11 de marzo de 2012

Escuchala, ella está ahí cada vez que vos ardés.

Se dispuso a seguir caminando, no quería abandonar su propósito, así que levantó su tosca mueca del suelo, sacudió su cabeza llena de miserias y continuo. Atrás quedaban las sombras de todos sus errores, la dicha, la muerte, la vergüenza, la sonrisa de los amigos, los días que vivio y los que nunca contemplara, la tristeza secular que tanto pavor le causaba, esa maldita rutina que la hizo tropezar y romper su costado humano. Nada de eso iba a detenerla. Ni siquiera le importo detenerse a comprobar si aquellos cristales rotos eran en realidad parte de su alma, pues llevaba prisa. Solo palpó su sonrisa buscando alguna imperfección, aun estaba completa.
Sus labios de sarga eran todo lo que conservaba de aquella vida pasada, de amores efimeros, de copas y noches largas.

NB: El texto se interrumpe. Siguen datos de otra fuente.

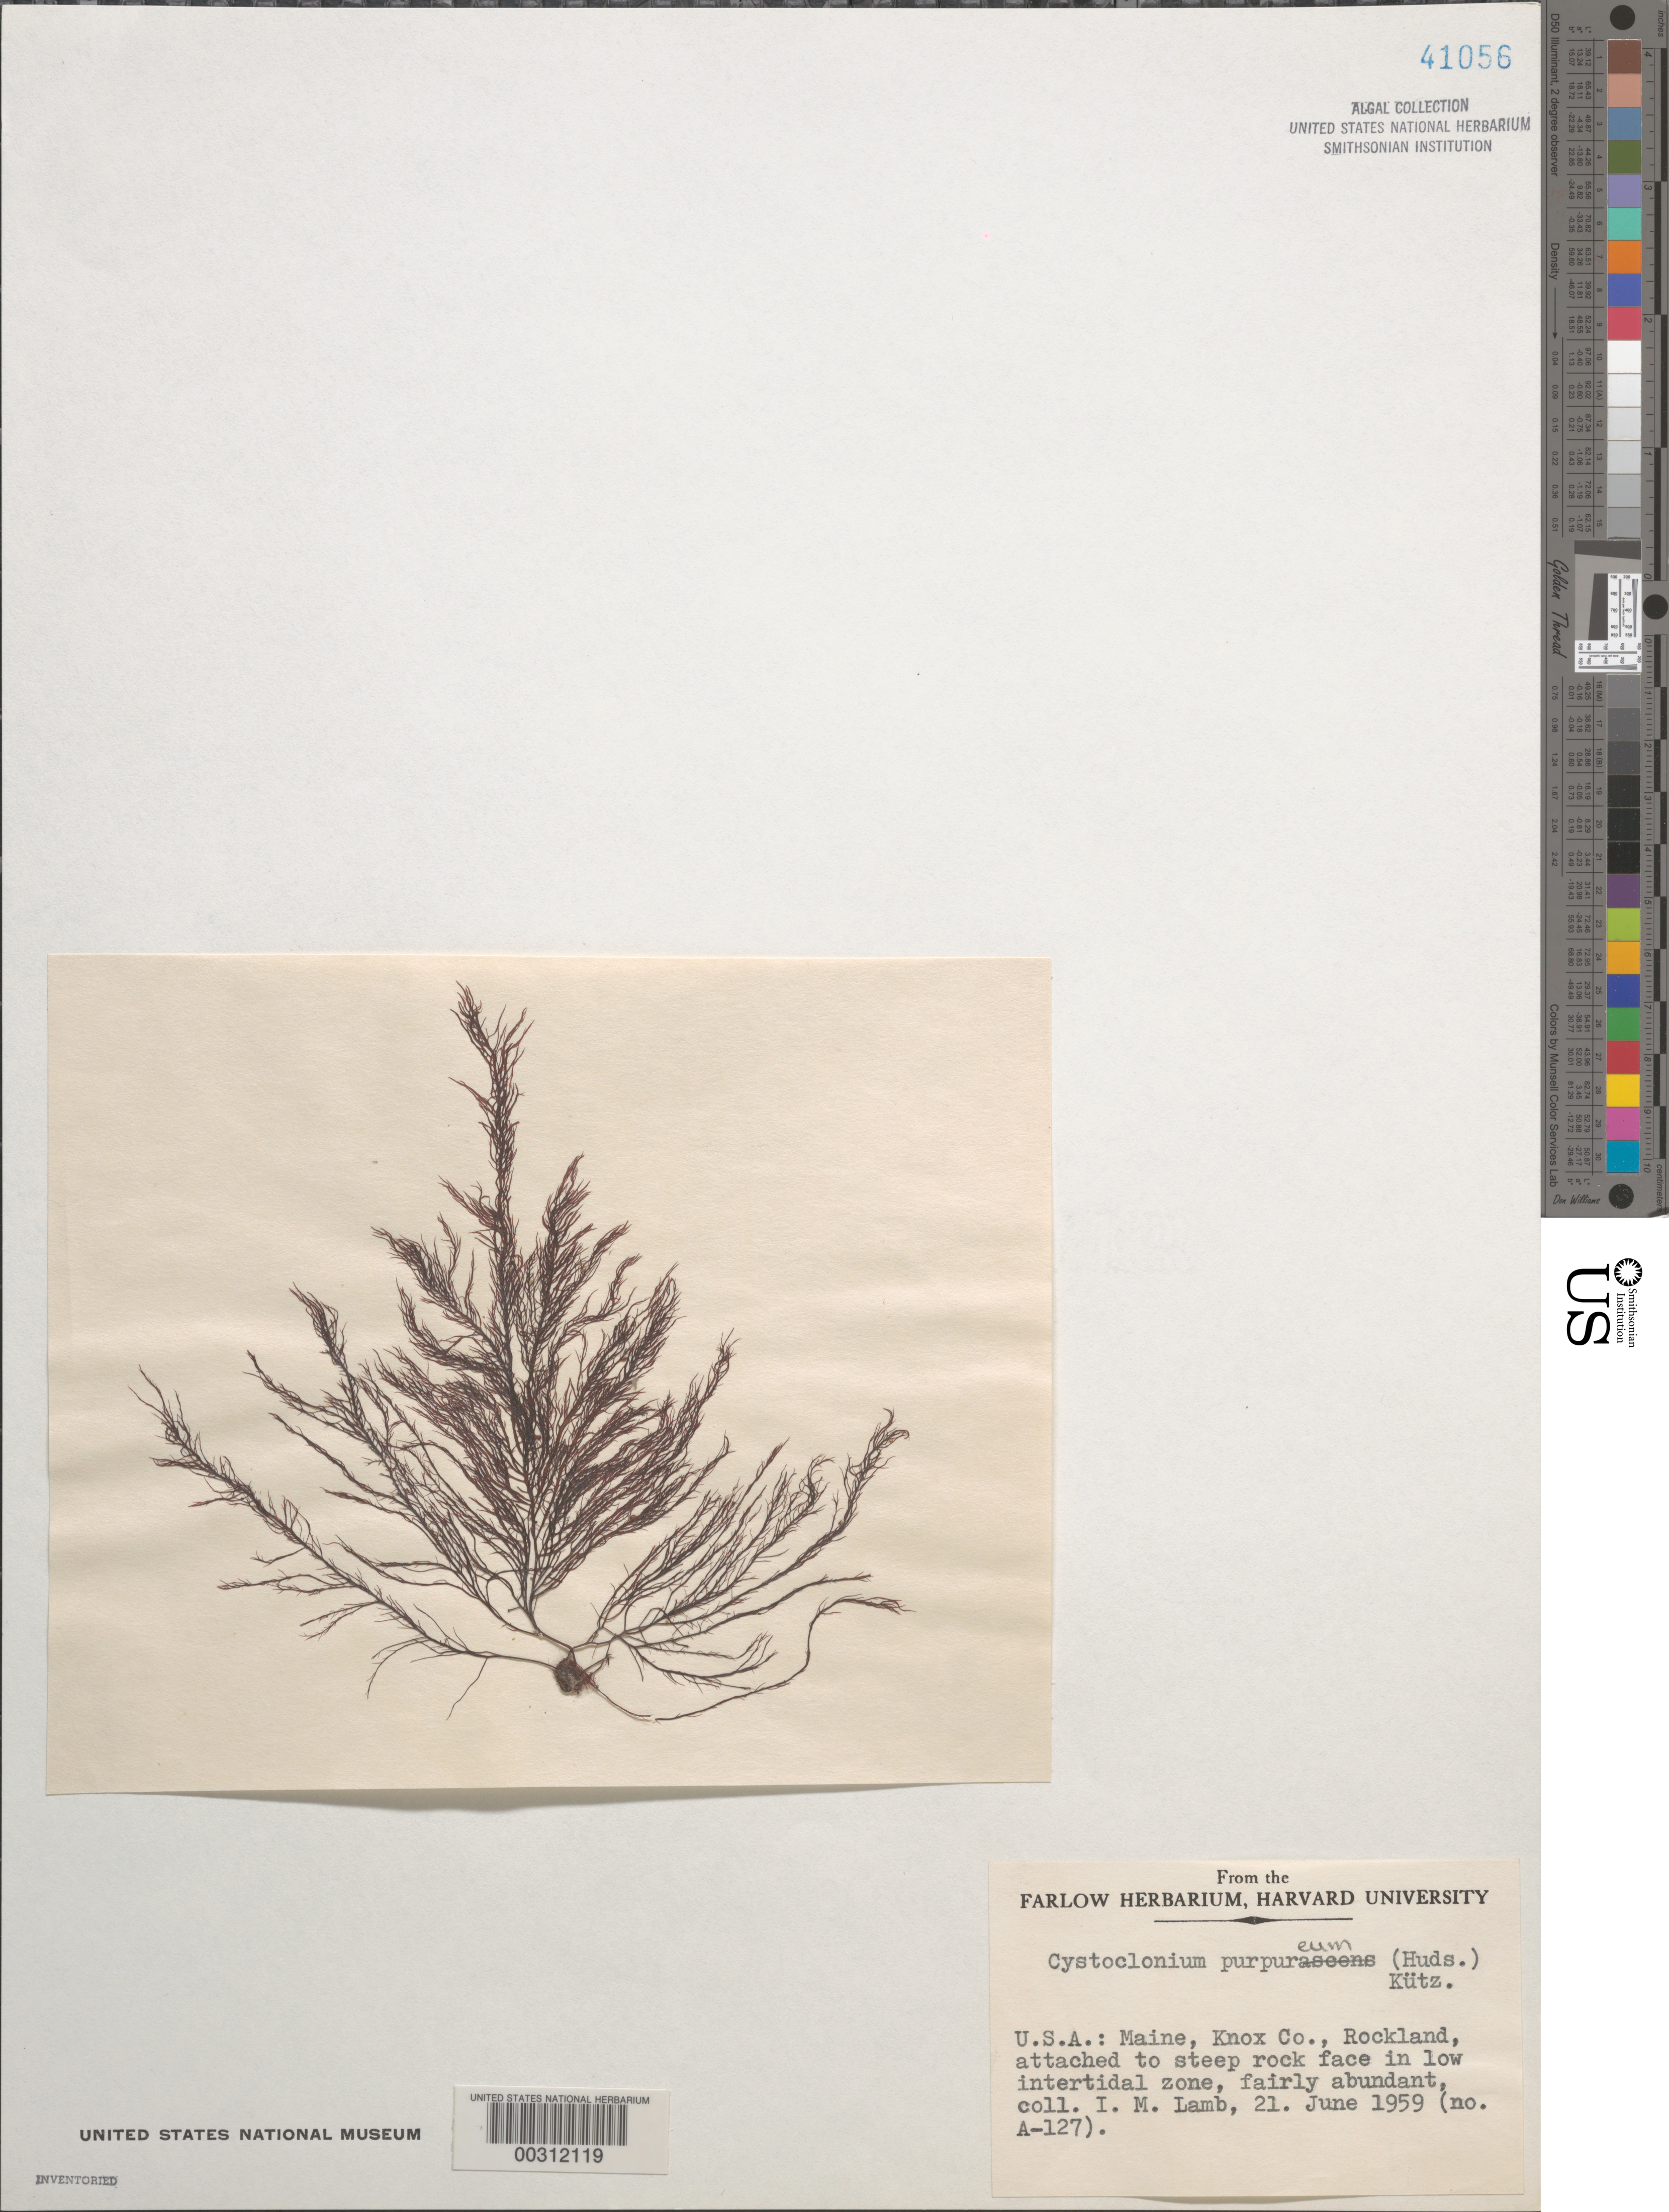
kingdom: Plantae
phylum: Rhodophyta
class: Florideophyceae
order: Gigartinales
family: Cystocloniaceae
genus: Cystoclonium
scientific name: Cystoclonium purpureum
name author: (Huds.) Batters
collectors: I. M. Lamb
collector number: A-127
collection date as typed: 21 Jun 1959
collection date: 1959-06-21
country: United States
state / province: Maine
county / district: Knox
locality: Rockland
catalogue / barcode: US 41056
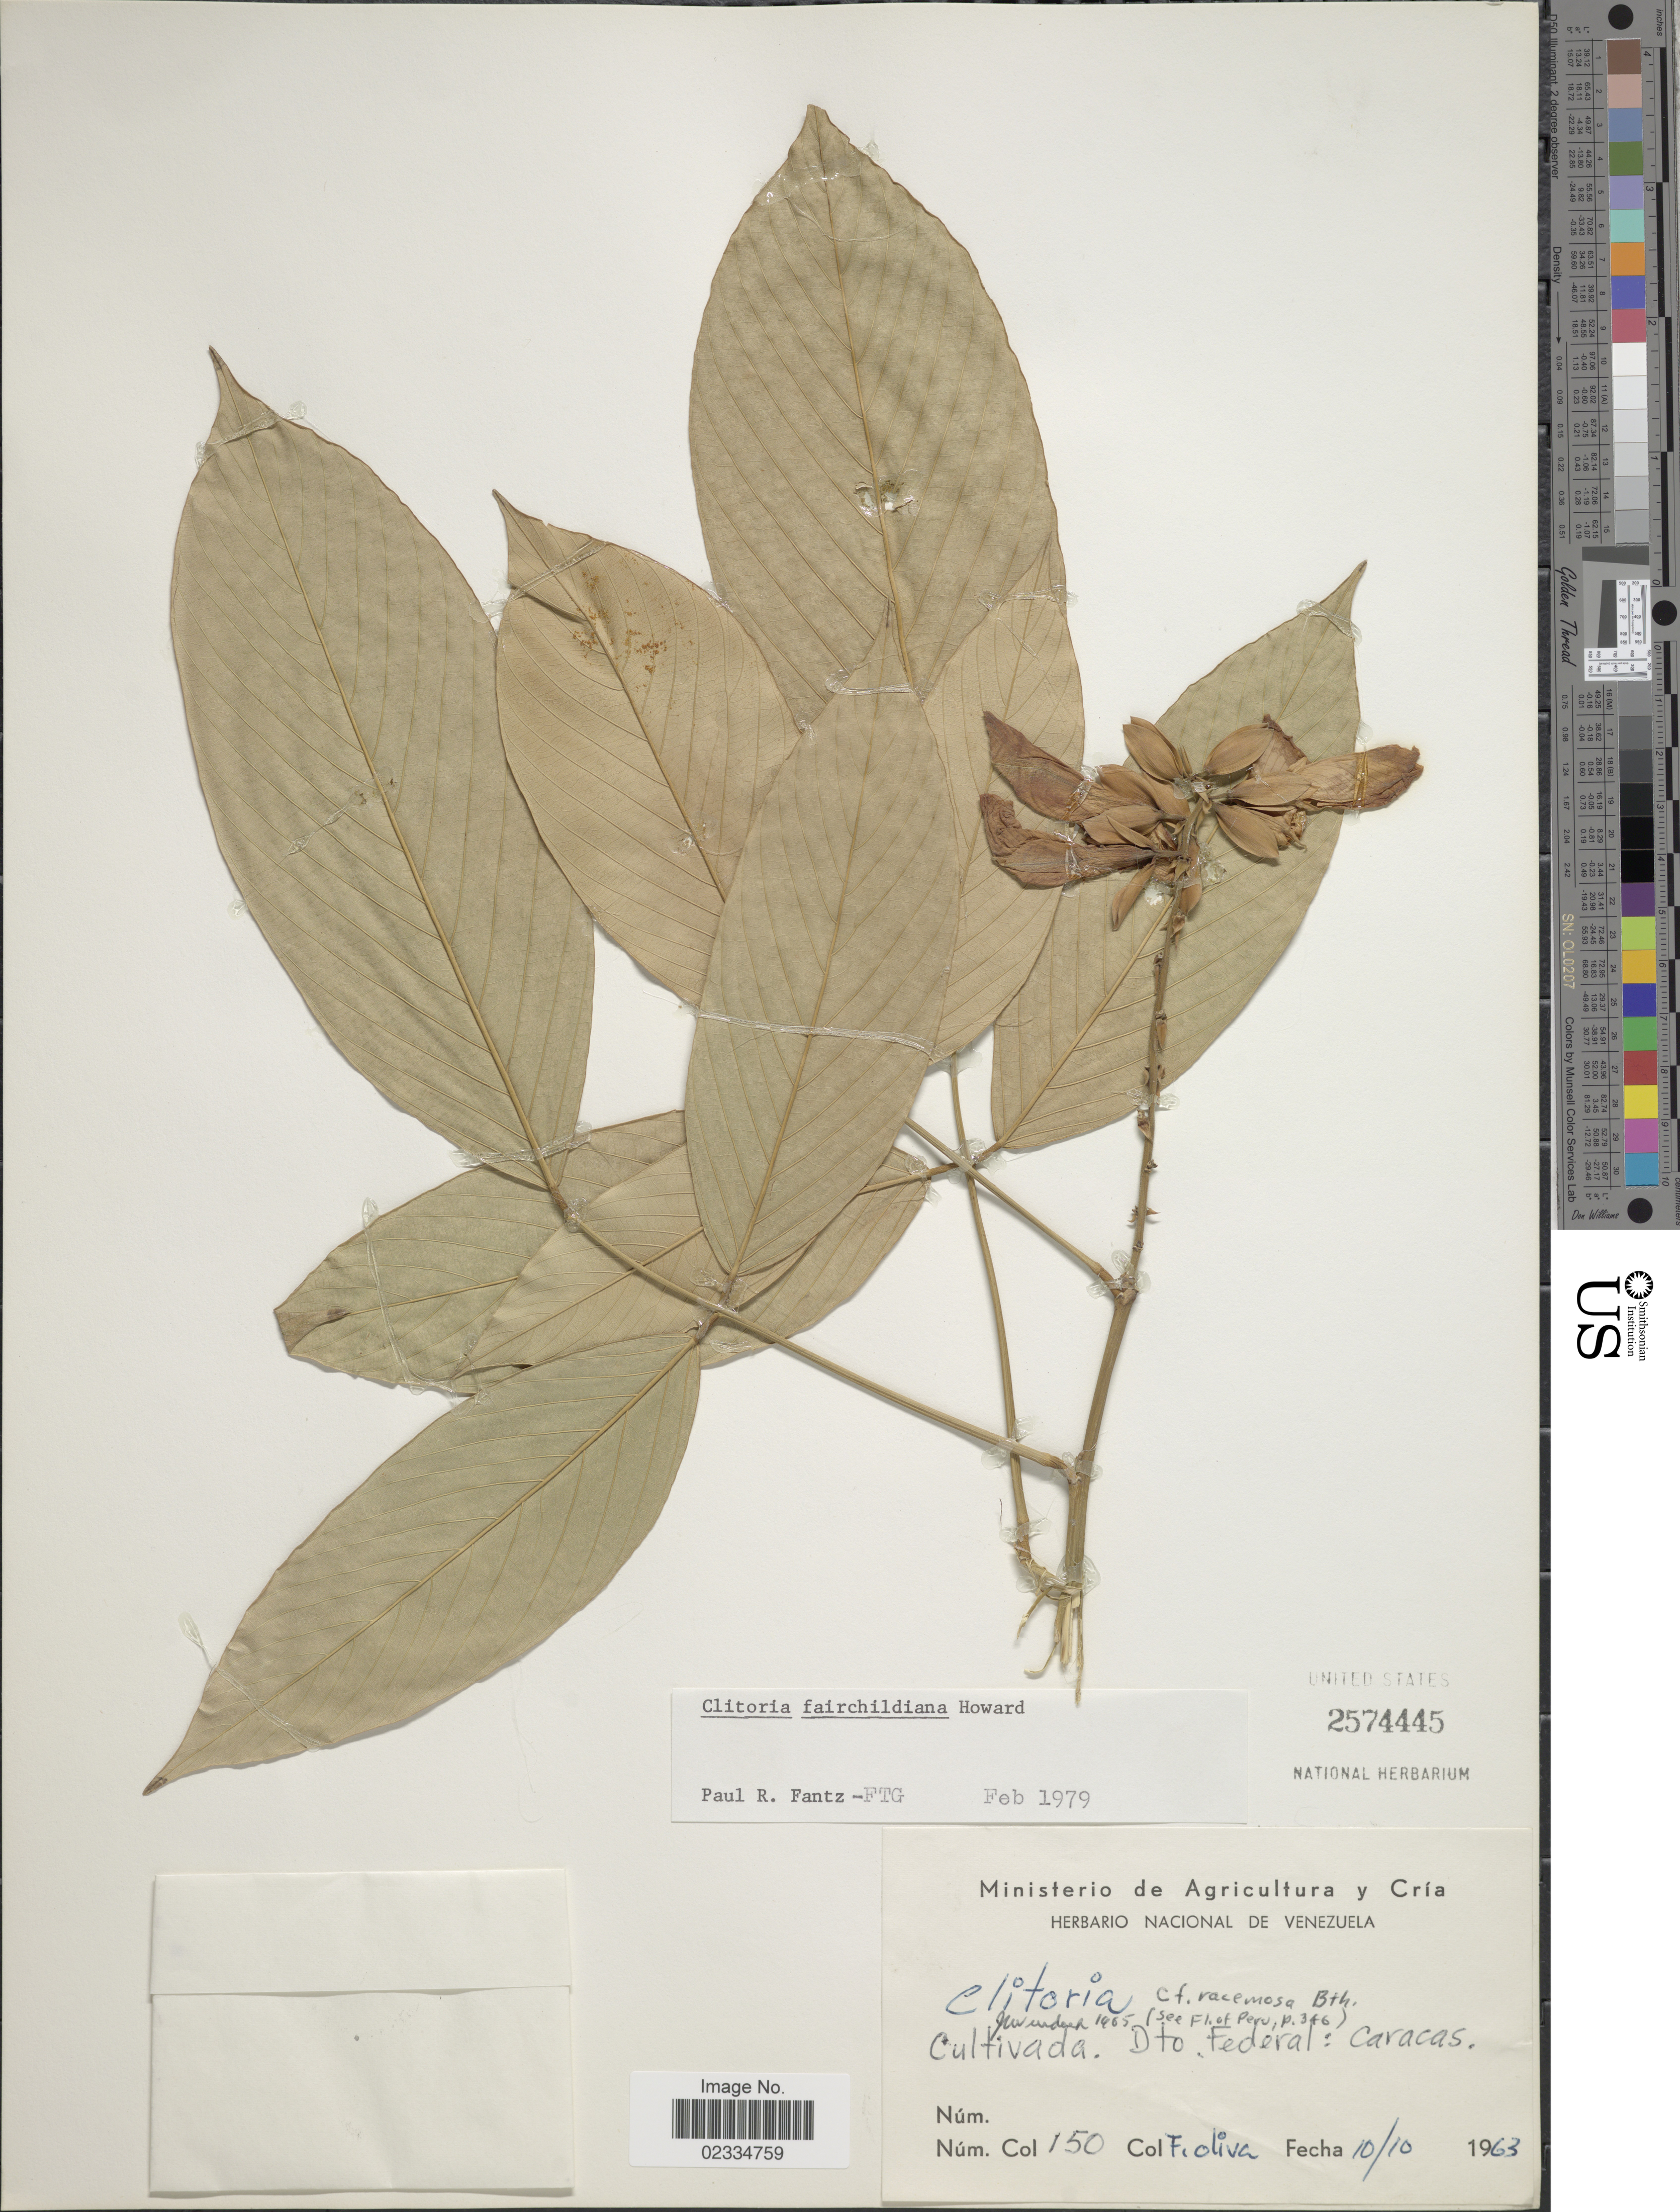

Cargaba de un lado un pesado bolso oscuro, del otro una mente vacía que como un niño enfermo no paraba de sollozar.
A unos pasos de ella la avenida temblaba a la sombra de sauces abrigados por picaros cables eléctricos. Se acerco lentamente, cruzando desde una esquina, y detuvo su andar a la mitad de la calle. El trafico era un completo caos, los transeúntes igual de caóticos amenazaban con sus apuradas vidas. Era la hora pico, su corazón estaba en hora pico.
Cruzó por su mente los sitios donde solía leer, escribir, soñar. Pensó tambien en el viaje a París que le prometio a su mamá. Pensó en lo malo de la lluvia, el mundo, la sociedad. Las comidas que jamas probó, los corazones que no supo saborear.
Hoy en su bolso no traia libros, ni pensamientos que analizar, tan solo un reloj que pronto se iba a detener. Y se detuvo.
La ciudad de repente se volvió mas armoniosa que de costumbre. La explosión libero paz, detuvo el infernal ruido de bocinas y motores enfurecidos, de bocas enfermizas sin tiempo. Nadie en un radio de tres manzanas parpadeo. El sol se lleno de migas de pan y miles de palomas hambrientas lo cubrieron hasta reducirlo a una insignificante luz que en segundos desvaneció.